Earlier this year, the Insurance Laws (Amendment) Act, 2015 (“Insurance Amendment Act”) amended the Insurance Act, 1938 to enhance the foreign investment cap in insurance companies to 49% (forty-nine percent) and explained control of Indian insurance companies. Further, the Indian Insurance Companies (Foreign Investment) Rules, 2015 and amendment thereto (“Foreign Investment Rules”) clarified Indian ownership of insurance companies. The Insurance Regulatory and Development Authority (“IRDA”) has, on October 19, 2015 issued, a circular (“Circular”) setting out guidelines for “Indian owned and controlled” and on compliance of “Indian owned and controlled” insurance companies. Salient features of the Circular are as follows:
- Existing Indian insurance companies will have to comply with the guidelines within a period of 3 (three) months from the date of the issue of the Circular. IRDA may, grant an extension of additional 3 (three) months to an existing insurance company, on an application setting out valid reasons for such extension request. Insurance companies coming into existence post issuance of the Circular will have to be in compliance with the circular prior to grant of registration by the IRDA.
- Foreign holding in an Indian insurance company, direct as well as indirect, should not exceed the prescribed cap of 49% (forty-nine percent) and total foreign investment will be computed in accordance with the IRDA (Registration of Indian Insurance Companies) Regulations, 2000.
- Control of an Indian insurance company can be demonstrated by virtue of shareholding, management rights, shareholders agreements, voting agreements or in any other manner as per applicable laws.

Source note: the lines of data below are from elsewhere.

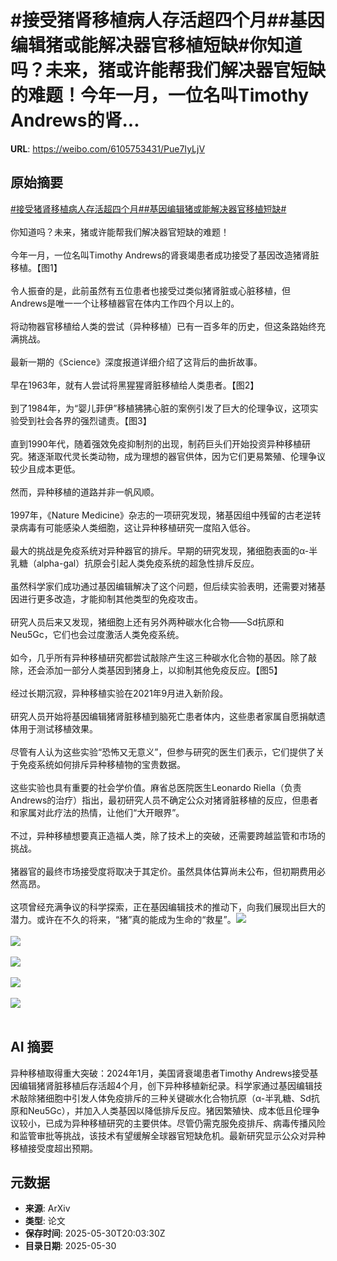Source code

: # #接受猪肾移植病人存活超四个月##基因编辑猪或能解决器官移植短缺#你知道吗？未来，猪或许能帮我们解决器官短缺的难题！今年一月，一位名叫Timothy Andrews的肾...

**URL**: https://weibo.com/6105753431/Pue7IyLjV

## 原始摘要

<a href="https://m.weibo.cn/search?containerid=231522type%3D1%26t%3D10%26q%3D%23%E6%8E%A5%E5%8F%97%E7%8C%AA%E8%82%BE%E7%A7%BB%E6%A4%8D%E7%97%85%E4%BA%BA%E5%AD%98%E6%B4%BB%E8%B6%85%E5%9B%9B%E4%B8%AA%E6%9C%88%23&amp;extparam=%23%E6%8E%A5%E5%8F%97%E7%8C%AA%E8%82%BE%E7%A7%BB%E6%A4%8D%E7%97%85%E4%BA%BA%E5%AD%98%E6%B4%BB%E8%B6%85%E5%9B%9B%E4%B8%AA%E6%9C%88%23" data-hide=""><span class="surl-text">#接受猪肾移植病人存活超四个月#</span></a><a href="https://m.weibo.cn/search?containerid=231522type%3D1%26t%3D10%26q%3D%23%E5%9F%BA%E5%9B%A0%E7%BC%96%E8%BE%91%E7%8C%AA%E6%88%96%E8%83%BD%E8%A7%A3%E5%86%B3%E5%99%A8%E5%AE%98%E7%A7%BB%E6%A4%8D%E7%9F%AD%E7%BC%BA%23&amp;extparam=%23%E5%9F%BA%E5%9B%A0%E7%BC%96%E8%BE%91%E7%8C%AA%E6%88%96%E8%83%BD%E8%A7%A3%E5%86%B3%E5%99%A8%E5%AE%98%E7%A7%BB%E6%A4%8D%E7%9F%AD%E7%BC%BA%23" data-hide=""><span class="surl-text">#基因编辑猪或能解决器官移植短缺#</span></a><br><br>你知道吗？未来，猪或许能帮我们解决器官短缺的难题！<br><br>今年一月，一位名叫Timothy Andrews的肾衰竭患者成功接受了基因改造猪肾脏移植。【图1】<br><br>令人振奋的是，此前虽然有五位患者也接受过类似猪肾脏或心脏移植，但Andrews是唯一一个让移植器官在体内工作四个月以上的。<br><br>将动物器官移植给人类的尝试（异种移植）已有一百多年的历史，但这条路始终充满挑战。<br><br>最新一期的《Science》深度报道详细介绍了这背后的曲折故事。<br><br>早在1963年，就有人尝试将黑猩猩肾脏移植给人类患者。【图2】<br><br>到了1984年，为“婴儿菲伊”移植狒狒心脏的案例引发了巨大的伦理争议，这项实验受到社会各界的强烈谴责。【图3】<br><br>直到1990年代，随着强效免疫抑制剂的出现，制药巨头们开始投资异种移植研究。猪逐渐取代灵长类动物，成为理想的器官供体，因为它们更易繁殖、伦理争议较少且成本更低。<br><br>然而，异种移植的道路并非一帆风顺。<br><br>1997年，《Nature Medicine》杂志的一项研究发现，猪基因组中残留的古老逆转录病毒有可能感染人类细胞，这让异种移植研究一度陷入低谷。<br><br>最大的挑战是免疫系统对异种器官的排斥。早期的研究发现，猪细胞表面的α-半乳糖（alpha-gal）抗原会引起人类免疫系统的超急性排斥反应。<br><br>虽然科学家们成功通过基因编辑解决了这个问题，但后续实验表明，还需要对猪基因进行更多改造，才能抑制其他类型的免疫攻击。<br><br>研究人员后来又发现，猪细胞上还有另外两种碳水化合物——Sd抗原和 Neu5Gc，它们也会过度激活人类免疫系统。<br><br>如今，几乎所有异种移植研究都尝试敲除产生这三种碳水化合物的基因。除了敲除，还会添加一部分人类基因到猪身上，以抑制其他免疫反应。【图5】<br><br>经过长期沉寂，异种移植实验在2021年9月进入新阶段。<br><br>研究人员开始将基因编辑猪肾脏移植到脑死亡患者体内，这些患者家属自愿捐献遗体用于测试移植效果。<br><br>尽管有人认为这些实验“恐怖又无意义”，但参与研究的医生们表示，它们提供了关于免疫系统如何排斥异种移植物的宝贵数据。<br><br>这些实验也具有重要的社会学价值。麻省总医院医生Leonardo Riella（负责Andrews的治疗）指出，最初研究人员不确定公众对猪肾脏移植的反应，但患者和家属对此疗法的热情，让他们“大开眼界”。<br><br>不过，异种移植想要真正造福人类，除了技术上的突破，还需要跨越监管和市场的挑战。<br><br>猪器官的最终市场接受度将取决于其定价。虽然具体估算尚未公布，但初期费用必然高昂。<br><br>这项曾经充满争议的科学探索，正在基因编辑技术的推动下，向我们展现出巨大的潜力。或许在不久的将来，“猪”真的能成为生命的“救星”。<img style="" src="https://tvax2.sinaimg.cn/large/006Fd7o3gy1i1xlr27ac4j318g0tnquh.jpg" referrerpolicy="no-referrer"><br><br><img style="" src="https://tvax4.sinaimg.cn/large/006Fd7o3gy1i1xlr1p10yj30rs0hdqdd.jpg" referrerpolicy="no-referrer"><br><br><img style="" src="https://tvax1.sinaimg.cn/large/006Fd7o3gy1i1xlr3gmb4j30rs0hdwnb.jpg" referrerpolicy="no-referrer"><br><br><img style="" src="https://tvax3.sinaimg.cn/large/006Fd7o3gy1i1xlr8f96jj312w0t6u05.jpg" referrerpolicy="no-referrer"><br><br><img style="" src="https://tvax2.sinaimg.cn/large/006Fd7o3gy1i1xlr7r6jjj313210c10s.jpg" referrerpolicy="no-referrer"><br><br>

## AI 摘要

异种移植取得重大突破：2024年1月，美国肾衰竭患者Timothy Andrews接受基因编辑猪肾脏移植后存活超4个月，创下异种移植新纪录。科学家通过基因编辑技术敲除猪细胞中引发人体免疫排斥的三种关键碳水化合物抗原（α-半乳糖、Sd抗原和Neu5Gc），并加入人类基因以降低排斥反应。猪因繁殖快、成本低且伦理争议较小，已成为异种移植研究的主要供体。尽管仍需克服免疫排斥、病毒传播风险和监管审批等挑战，该技术有望缓解全球器官短缺危机。最新研究显示公众对异种移植接受度超出预期。

## 元数据

- **来源**: ArXiv
- **类型**: 论文
- **保存时间**: 2025-05-30T20:03:30Z
- **目录日期**: 2025-05-30
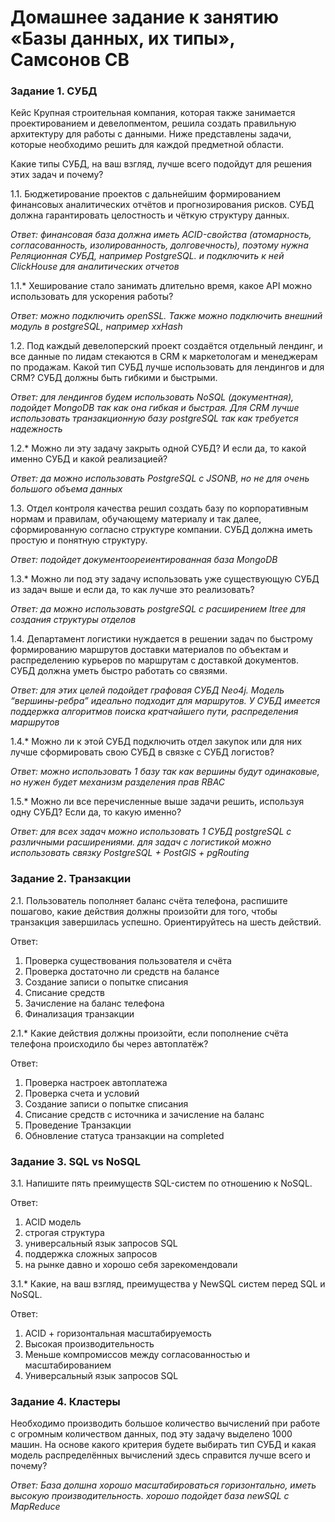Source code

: # Домашнее задание к занятию «Базы данных, их типы», Самсонов СВ

### Задание 1. СУБД

Кейс
Крупная строительная компания, которая также занимается проектированием и девелопментом, решила создать правильную архитектуру для работы с данными. Ниже представлены задачи, которые необходимо решить для каждой предметной области.

Какие типы СУБД, на ваш взгляд, лучше всего подойдут для решения этих задач и почему?

1.1. Бюджетирование проектов с дальнейшим формированием финансовых аналитических отчётов и прогнозирования рисков. СУБД должна гарантировать целостность и чёткую структуру данных.

*Ответ: финансовая база должна иметь ACID-свойства (атомарность, согласованность, изолированность, долговечность), поэтому нужна Реляционная СУБД, например PostgreSQL. и подключить к ней ClickHouse для аналитических отчетов*

1.1.* Хеширование стало занимать длительно время, какое API можно использовать для ускорения работы?

*Ответ: можно подключить openSSL. Также можно подключить внешний модуль в postgreSQL, например xxHash*

1.2. Под каждый девелоперский проект создаётся отдельный лендинг, и все данные по лидам стекаются в CRM к маркетологам и менеджерам по продажам. Какой тип СУБД лучше использовать для лендингов и для CRM? СУБД должны быть гибкими и быстрыми.

*Ответ: для лендингов будем использовать NoSQL (документная), подойдет MongoDB так как она гибкая и быстрая. Для CRM лучше использовать транзакционную базу postgreSQL так как требуется надежность*

1.2.* Можно ли эту задачу закрыть одной СУБД? И если да, то какой именно СУБД и какой реализацией?

*Ответ: да можно использовать PostgreSQL с JSONB, но не для очень большого объема данных*

1.3. Отдел контроля качества решил создать базу по корпоративным нормам и правилам, обучающему материалу и так далее, сформированную согласно структуре компании. СУБД должна иметь простую и понятную структуру.

*Ответ: подойдет документоореиентированная база MongoDB*

1.3.* Можно ли под эту задачу использовать уже существующую СУБД из задач выше и если да, то как лучше это реализовать?

*Ответ: да можно использовать postgreSQL с расширением Itree для создания структуры отделов*

1.4. Департамент логистики нуждается в решении задач по быстрому формированию маршрутов доставки материалов по объектам и распределению курьеров по маршрутам с доставкой документов. СУБД должна уметь быстро работать со связями.

*Ответ: для этих целей подойдет графовая СУБД Neo4j. Модель “вершины-ребра” идеально подходит для маршрутов. У СУБД имеется поддержка алгоритмов поиска кратчайшего пути, распределения маршрутов*

1.4.* Можно ли к этой СУБД подключить отдел закупок или для них лучше сформировать свою СУБД в связке с СУБД логистов?

*Ответ: можно использовать 1 базу так как вершины будут одинаковые, но нужен будет механизм разделения прав RBAC*

1.5.* Можно ли все перечисленные выше задачи решить, используя одну СУБД? Если да, то какую именно?

*Ответ: для всех задач можно использовать 1 СУБД postgreSQL c различными расширениями. для задач с логистикой можно использовать связку PostgreSQL + PostGIS + pgRouting*

### Задание 2. Транзакции

2.1. Пользователь пополняет баланс счёта телефона, распишите пошагово, какие действия должны произойти для того, чтобы транзакция завершилась успешно. Ориентируйтесь на шесть действий.

Ответ: 
1. Проверка существования пользователя и счёта
2. Проверка достаточно ли средств на балансе
3. Создание записи о попытке списания
4. Списание средств
5. Зачисление на баланс телефона
6. Финализация транзакции
        

2.1.* Какие действия должны произойти, если пополнение счёта телефона происходило бы через автоплатёж?

Ответ:
1. Проверка настроек автоплатежа
2. Проверка счета и условий
3. Создание записи о попытке списания
4. Списание средств с источника и зачисление на баланс
5. Проведение Транзакции
6. Обновление статуса транзакции на completed
        
### Задание 3. SQL vs NoSQL

3.1. Напишите пять преимуществ SQL-систем по отношению к NoSQL.

Ответ:
1. ACID модель
2. строгая структура
3. универсальный язык запросов SQL
4. поддержка сложных запросов
5. на рынке давно и хорошо себя зарекомендовали

3.1.* Какие, на ваш взгляд, преимущества у NewSQL систем перед SQL и NoSQL.

Ответ: 
1. ACID + горизонтальная масштабируемость
2. Высокая производительность
3. Меньше компромиссов между согласованностью и масштабированием
4. Универсальный язык запросов SQL

### Задание 4. Кластеры

Необходимо производить большое количество вычислений при работе с огромным количеством данных, под эту задачу выделено 1000 машин.
На основе какого критерия будете выбирать тип СУБД и какая модель распределённых вычислений здесь справится лучше всего и почему?

*Ответ: База долшна хорошо масштабироваться горизонтально, иметь высокую производительность. хорошо подойдет база newSQL c MapReduce*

- To safeguard that an Indian insurance company has “Indian control”, the following conditions will need to be complied with:
- that the majority of the directors, excluding independent director(s), should be nominated by Indian promoter(s)/ Indian investor(s);
- the key managerial personnel (“KMP”), including chief executive officer (“CEO”), managing director, principal officer should be appointed by the Board of Directors of the Indian insurance company (“Board”) or by the Indian promoter(s)/ Indian investor(s). The foreign investor(s) may nominate other KMPs (excluding the CEO), provided that such appointment is approved by the Board comprising majority of directors appointed by the Indian promoter;
- the Board constituted in the manner set out above should have control over significant policies of the insurance company;
- a chairman of the Board having a casting vote can only be appointed by the Indian promoter(s)/Indian investor(s).
- Presence of majority of the Indian directors will be necessarily required to constitute quorum of the Board, irrespective of whether the foreign investor’s nominee is present or not. It is clarified that the right of a foreign investor’s nominee to be present to constitute a valid quorum will be treated only as a protective right and would not amount to control.
- The Indian insurance company will have to file an undertaking, duly signed by the CEO and Chief Compliance Officer, confirming that it has adhered to the compliance(s) of being termed as an “Indian owned and controlled” entity. The undertaking will have to be accompanied by a Board resolution confirming the same and certified copy(ies), where applicable, of any agreement/joint venture agreement, wherein relevant amendments have been made, to give effect to provisions relating to “Indian owned and controlled”.
- The Circular has come into effect immediately and the guidelines will be applicable to Indian insurance companies which may come into existence after the commencement of the Insurance Amendment Act, may propose to increase foreign investment from the existing level and are not looking to increase their current foreign stake from their existing level(s). Insurance intermediaries defined under the IRDA Act, 1999 will also have to comply with these guidelines, provided that non-insurance activities contribute less than 50%(fifty percent) of their revenues.
The guidelines were anticipated for some time to give clarity on the issue of ownership and control of Indian insurance companies. With this Circular, the ambiguity on ownership and control have been clarified and the onus of compliance will be on Indian insurance companies.